Thunder Bay's wet October helped area watercourses after dry summer, LRCA says
Lakehead Region Conservation Authority says rivers under designated low water conditions this year
While October was an unusually wet, grey month in Thunder Bay, Ont., the rain this fall has helped area waterways return to more normal levels after a dry summer.
"If we had low precipitation into the fall, we would have seen people's wells going dry, that kind of thing, into the winter," she said. "So this recharge into the fall really helped bring ... the ground water levels back up to normal levels."
October, itself, was unusually wet in Thunder Bay, both in terms of the total rainfall the city received and the number of days with overcast skies and rain falling, according to weather experts.

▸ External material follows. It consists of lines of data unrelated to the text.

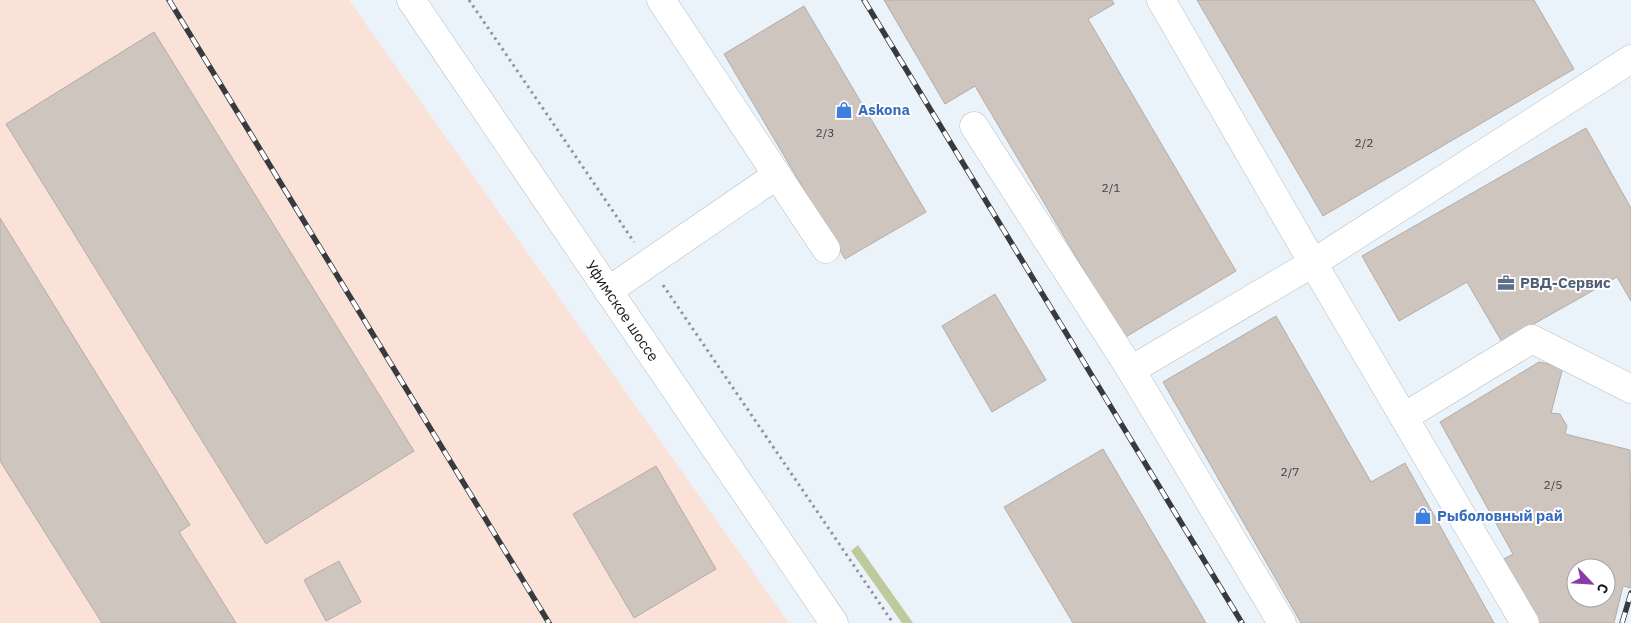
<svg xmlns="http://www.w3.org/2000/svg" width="1631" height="623" font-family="'IBM Plex Sans',sans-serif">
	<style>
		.industrial { fill: #fbe2d9 }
		.green { fill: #bfca9c }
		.building { fill: #cec5bf; stroke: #b5aca6; fill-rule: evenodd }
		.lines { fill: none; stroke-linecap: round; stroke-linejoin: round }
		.minor-casing { stroke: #b6bec5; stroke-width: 29 }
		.major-casing { stroke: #b6bec5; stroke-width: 29 }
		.path { stroke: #90969b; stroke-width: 3; stroke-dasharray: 2.5 4; stroke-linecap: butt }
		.minor { stroke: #fff; stroke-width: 28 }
		.major { stroke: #fff; stroke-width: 28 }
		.rail-casing { stroke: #373a3e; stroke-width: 5.5 }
		.rail { stroke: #fff; stroke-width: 4; stroke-dasharray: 11; stroke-linecap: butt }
		.labels { text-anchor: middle; stroke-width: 4; stroke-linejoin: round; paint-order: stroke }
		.number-label { font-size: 12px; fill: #424243 }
		.shop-label { font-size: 15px; font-weight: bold; fill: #366cbe; stroke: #fff; text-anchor: start }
		.service-label { font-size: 15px; font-weight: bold; fill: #4e5e75; stroke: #fff; text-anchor: start }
		.street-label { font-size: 15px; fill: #14171a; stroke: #fff }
	</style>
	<rect width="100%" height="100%" fill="#ebf3fa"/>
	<path class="industrial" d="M0 0H349L789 623H0Z"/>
	<path class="green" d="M858 545 913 623H902L851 551Z"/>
	<g class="building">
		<path d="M884 0H1112L1114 4 1088 19 1236 271 1124 338 975 86 945 104Z"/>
		<path d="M1197 0H1534L1574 69 1323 216Z"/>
		<path d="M804 6 926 212 845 259 724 54Z"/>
		<path d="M154 32 414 451 266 544 6 124Z"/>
		<path d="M1586 128 1631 208V301L1617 277 1502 342 1467 282 1399 321 1362 256Z"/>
		<path d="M0 218 190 525 179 532 236 623H102L0 461Z"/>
		<path d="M995 294 1046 380 992 412 942 326Z"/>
		<path d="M1276 316 1371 482 1405 463 1494 623H1301L1163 382Z"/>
		<path d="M1539 362 1563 367 1551 413 1560 414 1567 426 1565 434 1630 450 1631 588 1623 586 1614 623H1535L1500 561 1513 554 1440 422ZM1576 568H1606V598H1576Z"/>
		<path d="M1103 449 1206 623H1073L1004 507Z"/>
		<path d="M656 466 716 569 634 618 573 514Z"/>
		<path d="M339 561 361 602 326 621 304 580Z"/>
	</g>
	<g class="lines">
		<g class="minor-casing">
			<g id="minor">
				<path d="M661 0 826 249"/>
				<path d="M1161 0 1313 263 1631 59"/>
				<path d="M974 126 1131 370 1282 623"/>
				<path d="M608 291 777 175"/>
				<path d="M1131 370 1313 263 1525 623"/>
				<path d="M1404 417 1532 339 1631 389"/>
			</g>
		</g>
		<g class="major-casing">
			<path id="major" d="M411 0 834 623"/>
		</g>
		<g class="path">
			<path d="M469 0 634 242"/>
			<path d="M663 285 893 623"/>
		</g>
		<use href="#minor" class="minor"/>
		<use href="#major" class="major"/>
		<g class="rail-casing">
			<g id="rail">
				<path d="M169 0 549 623"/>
				<path d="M864 0 1242 623"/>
				<path d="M1622 623 1631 593"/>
			</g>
		</g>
		<use href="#rail" class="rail"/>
	</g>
	<defs>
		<g id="shop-bare" transform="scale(1.35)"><path d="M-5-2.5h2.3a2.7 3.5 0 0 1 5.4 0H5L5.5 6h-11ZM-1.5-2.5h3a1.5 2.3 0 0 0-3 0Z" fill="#3f7fe0" stroke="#fff" stroke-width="2.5" paint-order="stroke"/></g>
		<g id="office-bare" transform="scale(1.35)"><path d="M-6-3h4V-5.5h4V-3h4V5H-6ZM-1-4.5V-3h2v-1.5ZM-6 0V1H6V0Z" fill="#5c6f8a" stroke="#fff" stroke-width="2.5" paint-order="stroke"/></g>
	</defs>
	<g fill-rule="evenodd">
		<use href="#shop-bare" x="844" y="110"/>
		<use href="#office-bare" x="1506" y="283"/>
		<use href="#shop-bare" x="1423" y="516"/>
	</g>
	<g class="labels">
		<g class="number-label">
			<text x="825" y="137">2/3</text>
			<text x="1364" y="147">2/2</text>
			<text x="1111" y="192">2/1</text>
			<text x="1290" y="476">2/7</text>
			<text x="1553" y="489">2/5</text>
		</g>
		<g class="shop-label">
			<text x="858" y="115">Askona</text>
			<text x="1437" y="521">Рыболовный рай</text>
		</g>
		<g class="service-label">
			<text x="1520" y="288">РВД-Сервис</text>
		</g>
		<g class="street-label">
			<text transform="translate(622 311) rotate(56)" y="5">Уфимское шоссе</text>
		</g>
	</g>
	<g transform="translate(1591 583) rotate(115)"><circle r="24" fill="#ffffff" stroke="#a1a2a3"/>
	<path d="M0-4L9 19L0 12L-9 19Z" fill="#8d3aa9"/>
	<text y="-8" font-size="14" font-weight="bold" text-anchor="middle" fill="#14171a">С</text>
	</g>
</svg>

Environment Canada meteorologist Peter Kimbell said the city typically sees about 63 millimetres of rain in October but this year, 107 millimetres fell. On Oct. 10, 37 millimetres fell during one 24-hour period.
Not much sunshine
Environment Canada no longer tracks how many days per-month of sunshine the city gets, but Graham Saunders, a local climatologist, continues to keep his own records. He says October saw more days of rain and cloud than usual.
"I'd say that it wasn't a great month for people with solar panels," Saunders said.
"There was a lot of cloud and spotty rainfall on a lot of days," he continued. "Not every day, but a lot of days."
Saunders said that the city saw a measurable amount of rain on 23 days in October, which is roughly double what Thunder Bay usually sees during the month.
The rain that fell on those days "doesn't mean just a couple of drops," Saunders said. "It means something you can actually measure in a rain gauge."
Still, the city didn't set any rainfall records during October.
The cloud cover did help to keep temperatures relatively stable throughout the month, Saunders said.
Lake Superior remaining relatively high
While the rivers and streams in the Thunder Bay area that feed Lake Superior remained relatively low throughout most of the year, before rising to more normal levels in the fall, the big lake itself has stayed relatively high.
Lake Superior is a few centimetres lower than 2017, but higher than in 2016, according to Rob Caldwell, the Canadian secretary for the International Lake Superior Board of Control. Still, the overall levels have remained higher over the past four years than the roughly decade and a half that preceded them.
"From about 2000 to until about 2014, we had a period of significantly low water levels on the Upper Great Lakes ... we've been above average ever since," Caldwell said. "So ... it's certainly been a wet period for the past four or so years."
The higher water levels are attributed to more rain in the area in recent years, he said, combined with other factors like runoff into the Great Lakes and less evaporation.